Material provided:
※

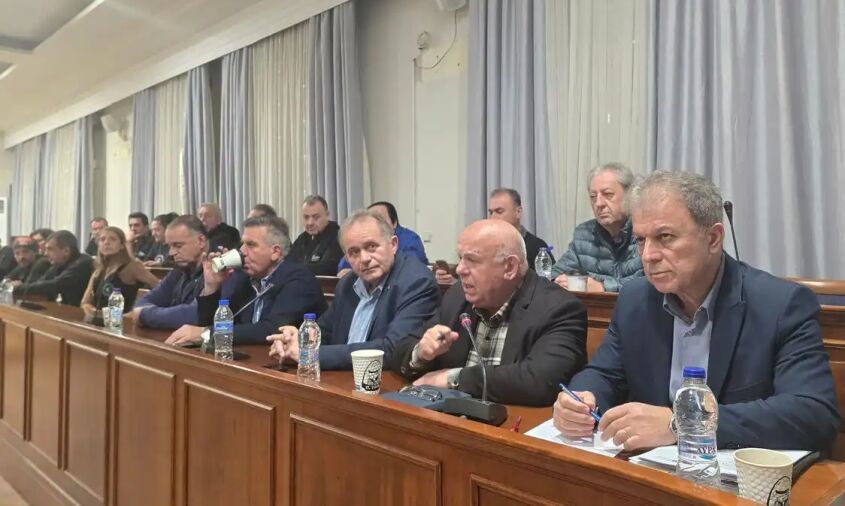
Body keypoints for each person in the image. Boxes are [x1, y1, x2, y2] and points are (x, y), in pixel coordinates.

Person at [553, 171, 839, 452]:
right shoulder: (635, 299)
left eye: (665, 237)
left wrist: (683, 424)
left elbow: (813, 413)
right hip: (647, 470)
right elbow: (604, 374)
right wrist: (581, 400)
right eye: (640, 240)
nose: (648, 255)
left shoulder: (780, 305)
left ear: (713, 238)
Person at [391, 219, 587, 406]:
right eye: (460, 258)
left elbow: (540, 381)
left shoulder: (559, 308)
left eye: (472, 260)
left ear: (509, 267)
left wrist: (454, 378)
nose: (459, 270)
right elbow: (400, 350)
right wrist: (421, 353)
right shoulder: (458, 296)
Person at [268, 210, 440, 370]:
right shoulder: (348, 284)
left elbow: (393, 349)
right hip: (342, 379)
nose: (364, 259)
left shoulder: (416, 282)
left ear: (393, 244)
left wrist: (310, 356)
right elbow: (324, 331)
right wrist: (296, 340)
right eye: (354, 252)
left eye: (372, 247)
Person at [165, 216, 327, 346]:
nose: (241, 251)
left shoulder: (299, 279)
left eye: (251, 245)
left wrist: (206, 334)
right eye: (242, 244)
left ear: (275, 252)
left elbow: (271, 329)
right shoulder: (244, 277)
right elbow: (215, 321)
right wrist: (212, 286)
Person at [551, 163, 643, 292]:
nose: (598, 203)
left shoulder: (644, 232)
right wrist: (562, 281)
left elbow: (648, 284)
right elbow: (555, 274)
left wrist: (602, 287)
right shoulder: (585, 234)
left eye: (608, 194)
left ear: (630, 196)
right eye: (593, 197)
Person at [131, 215, 208, 329]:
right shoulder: (178, 271)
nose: (171, 253)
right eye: (170, 246)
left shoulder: (220, 272)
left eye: (178, 245)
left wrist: (144, 315)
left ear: (201, 241)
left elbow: (196, 314)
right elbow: (143, 303)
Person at [81, 227, 161, 317]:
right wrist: (89, 309)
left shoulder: (132, 267)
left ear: (122, 245)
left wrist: (138, 312)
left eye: (113, 239)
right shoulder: (99, 270)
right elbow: (85, 302)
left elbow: (160, 287)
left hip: (123, 321)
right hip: (99, 320)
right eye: (102, 239)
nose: (106, 243)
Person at [337, 201, 428, 277]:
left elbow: (412, 267)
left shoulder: (410, 238)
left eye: (372, 246)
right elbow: (344, 267)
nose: (364, 258)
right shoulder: (345, 286)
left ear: (394, 223)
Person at [11, 230, 93, 306]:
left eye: (49, 249)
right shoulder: (58, 263)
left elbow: (54, 285)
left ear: (66, 251)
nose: (45, 254)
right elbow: (40, 283)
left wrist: (17, 288)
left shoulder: (82, 263)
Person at [287, 195, 343, 276]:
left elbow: (328, 268)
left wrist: (295, 268)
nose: (310, 223)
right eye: (306, 217)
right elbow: (288, 262)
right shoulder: (302, 238)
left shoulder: (338, 236)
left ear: (327, 215)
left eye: (316, 217)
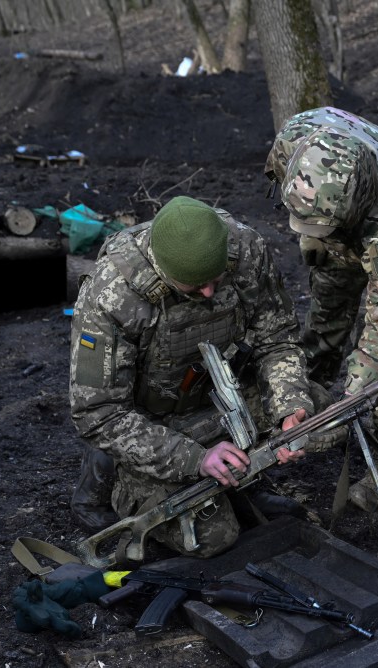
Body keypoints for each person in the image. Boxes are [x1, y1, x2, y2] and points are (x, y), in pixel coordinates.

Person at [69, 195, 322, 558]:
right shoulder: (113, 295)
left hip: (217, 399)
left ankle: (238, 481)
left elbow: (278, 337)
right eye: (193, 286)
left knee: (323, 415)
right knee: (212, 538)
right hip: (152, 425)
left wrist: (289, 408)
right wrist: (195, 459)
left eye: (215, 280)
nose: (208, 292)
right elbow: (98, 414)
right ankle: (113, 481)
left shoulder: (244, 249)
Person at [265, 106, 378, 514]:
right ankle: (303, 406)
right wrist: (313, 235)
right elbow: (278, 177)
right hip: (332, 217)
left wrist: (354, 393)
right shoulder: (296, 136)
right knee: (325, 314)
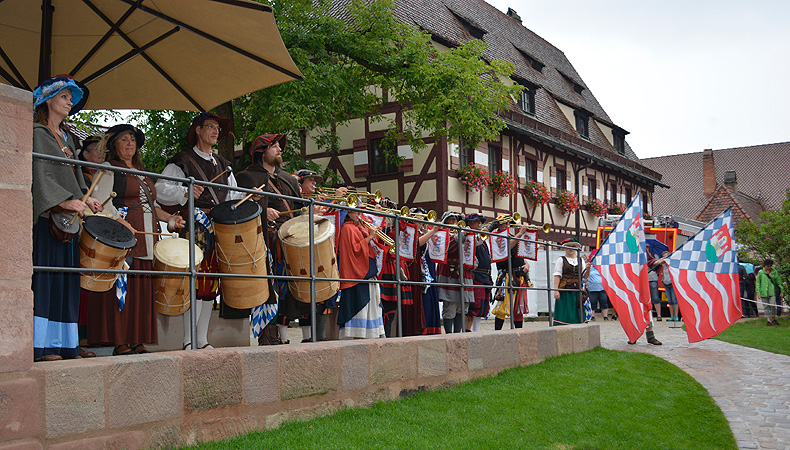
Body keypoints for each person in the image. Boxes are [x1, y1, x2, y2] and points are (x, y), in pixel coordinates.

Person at [88, 124, 185, 355]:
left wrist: (171, 220)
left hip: (147, 239)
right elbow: (100, 202)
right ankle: (120, 341)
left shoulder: (142, 172)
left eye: (132, 139)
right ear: (114, 145)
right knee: (124, 288)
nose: (130, 143)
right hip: (121, 239)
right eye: (123, 139)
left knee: (141, 289)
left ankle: (137, 338)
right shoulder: (108, 168)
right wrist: (121, 222)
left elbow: (152, 206)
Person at [155, 112, 244, 350]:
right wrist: (185, 193)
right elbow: (159, 189)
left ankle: (202, 340)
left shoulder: (225, 166)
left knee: (210, 285)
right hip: (194, 226)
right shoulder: (182, 161)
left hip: (218, 227)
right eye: (211, 127)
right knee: (193, 283)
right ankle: (188, 340)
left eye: (218, 128)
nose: (216, 131)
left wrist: (248, 197)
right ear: (197, 129)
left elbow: (233, 196)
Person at [31, 76, 103, 361]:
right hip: (50, 220)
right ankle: (44, 347)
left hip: (70, 222)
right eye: (64, 96)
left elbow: (74, 178)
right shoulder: (38, 133)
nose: (70, 101)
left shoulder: (68, 138)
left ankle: (66, 345)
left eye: (71, 98)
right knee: (48, 281)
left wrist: (87, 197)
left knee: (67, 281)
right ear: (48, 100)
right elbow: (40, 175)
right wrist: (62, 202)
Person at [236, 134, 301, 345]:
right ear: (262, 151)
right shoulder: (247, 177)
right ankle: (267, 334)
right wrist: (264, 209)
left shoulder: (289, 180)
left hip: (290, 241)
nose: (279, 149)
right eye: (273, 146)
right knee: (268, 288)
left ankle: (284, 333)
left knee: (287, 289)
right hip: (265, 240)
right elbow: (240, 208)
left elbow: (299, 210)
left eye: (279, 146)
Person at [292, 169, 345, 341]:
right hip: (306, 253)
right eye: (311, 181)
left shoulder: (311, 200)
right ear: (300, 183)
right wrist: (333, 199)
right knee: (311, 295)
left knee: (327, 293)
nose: (315, 184)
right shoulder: (297, 199)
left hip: (320, 251)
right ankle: (312, 336)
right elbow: (301, 219)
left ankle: (318, 335)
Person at [336, 209, 385, 338]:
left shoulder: (359, 226)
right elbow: (355, 249)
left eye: (359, 212)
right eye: (355, 212)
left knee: (373, 304)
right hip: (358, 272)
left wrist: (374, 235)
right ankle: (359, 332)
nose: (359, 214)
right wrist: (369, 237)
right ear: (347, 213)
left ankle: (371, 332)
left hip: (368, 271)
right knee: (362, 305)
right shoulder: (347, 228)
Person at [492, 217, 532, 330]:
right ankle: (497, 333)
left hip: (520, 276)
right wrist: (520, 234)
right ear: (498, 224)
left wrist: (526, 264)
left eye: (508, 222)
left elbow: (519, 254)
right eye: (504, 222)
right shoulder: (497, 237)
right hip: (507, 276)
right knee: (502, 306)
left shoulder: (512, 236)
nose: (507, 224)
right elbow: (506, 249)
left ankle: (519, 334)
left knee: (519, 307)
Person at [436, 211, 472, 333]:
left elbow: (472, 249)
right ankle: (449, 335)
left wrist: (473, 262)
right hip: (449, 272)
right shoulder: (443, 235)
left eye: (456, 220)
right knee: (450, 306)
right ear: (445, 222)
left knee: (462, 307)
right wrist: (463, 233)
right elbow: (451, 244)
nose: (455, 222)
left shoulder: (461, 234)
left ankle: (458, 335)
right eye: (451, 219)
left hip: (463, 273)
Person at [464, 213, 491, 332]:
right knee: (474, 306)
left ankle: (477, 330)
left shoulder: (482, 238)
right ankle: (468, 331)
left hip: (485, 276)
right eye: (476, 221)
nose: (480, 223)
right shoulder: (469, 237)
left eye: (481, 221)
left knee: (483, 307)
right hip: (476, 275)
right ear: (469, 224)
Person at [552, 238, 586, 325]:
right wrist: (556, 290)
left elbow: (585, 276)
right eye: (569, 247)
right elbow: (557, 275)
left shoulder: (581, 260)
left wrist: (588, 268)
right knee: (565, 312)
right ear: (566, 248)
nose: (571, 249)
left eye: (573, 246)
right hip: (565, 290)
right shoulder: (561, 259)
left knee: (577, 312)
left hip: (577, 290)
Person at [755, 259, 785, 326]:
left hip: (772, 291)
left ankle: (773, 318)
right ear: (764, 265)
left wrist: (782, 290)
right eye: (767, 266)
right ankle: (768, 320)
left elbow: (778, 282)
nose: (769, 267)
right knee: (765, 306)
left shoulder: (774, 271)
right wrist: (758, 293)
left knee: (772, 305)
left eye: (770, 266)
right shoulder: (760, 272)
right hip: (763, 292)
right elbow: (758, 283)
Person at [582, 250, 610, 322]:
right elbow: (585, 276)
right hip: (592, 289)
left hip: (602, 288)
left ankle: (605, 316)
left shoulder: (599, 268)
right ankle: (592, 316)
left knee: (604, 302)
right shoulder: (587, 268)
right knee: (592, 303)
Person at [658, 251, 680, 321]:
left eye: (666, 256)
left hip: (672, 283)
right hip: (666, 283)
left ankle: (676, 316)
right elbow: (659, 263)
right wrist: (662, 259)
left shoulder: (672, 264)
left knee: (674, 300)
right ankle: (672, 316)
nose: (665, 258)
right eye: (664, 256)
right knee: (669, 300)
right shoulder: (663, 265)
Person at [646, 244, 663, 321]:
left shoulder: (654, 256)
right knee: (645, 299)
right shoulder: (641, 256)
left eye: (647, 247)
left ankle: (659, 315)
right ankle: (647, 315)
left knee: (655, 298)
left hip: (652, 279)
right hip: (644, 280)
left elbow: (657, 263)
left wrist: (661, 260)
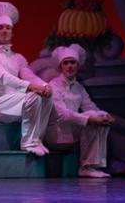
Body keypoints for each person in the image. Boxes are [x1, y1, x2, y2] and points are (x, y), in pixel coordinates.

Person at [0, 2, 53, 156]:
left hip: (16, 100)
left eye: (8, 28)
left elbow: (29, 75)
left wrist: (45, 86)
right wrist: (33, 87)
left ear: (12, 32)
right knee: (33, 96)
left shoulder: (17, 57)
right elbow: (5, 78)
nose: (5, 31)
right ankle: (28, 142)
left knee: (46, 96)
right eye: (1, 28)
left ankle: (37, 138)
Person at [44, 44, 115, 178]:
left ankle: (91, 166)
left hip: (72, 131)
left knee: (99, 115)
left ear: (78, 66)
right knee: (92, 117)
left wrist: (106, 116)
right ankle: (86, 166)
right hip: (55, 133)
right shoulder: (53, 86)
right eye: (66, 63)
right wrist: (89, 119)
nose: (70, 66)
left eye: (73, 62)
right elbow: (63, 114)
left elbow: (91, 107)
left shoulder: (79, 88)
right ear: (61, 66)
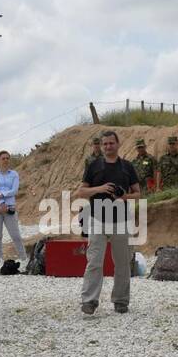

※

What is needed: Could you set down, exactly as written, the lines above between the one holding "nose: (315, 184)" and the one holding "left eye: (359, 212)", inclusive, and nothing more?

Answer to this exercise:
nose: (315, 184)
right shoulder: (297, 199)
left hip: (320, 251)
right ankle: (312, 336)
right elbow: (301, 219)
left ankle: (318, 335)
Person at [336, 209, 385, 338]:
left shoulder: (359, 226)
right elbow: (355, 249)
left eye: (359, 212)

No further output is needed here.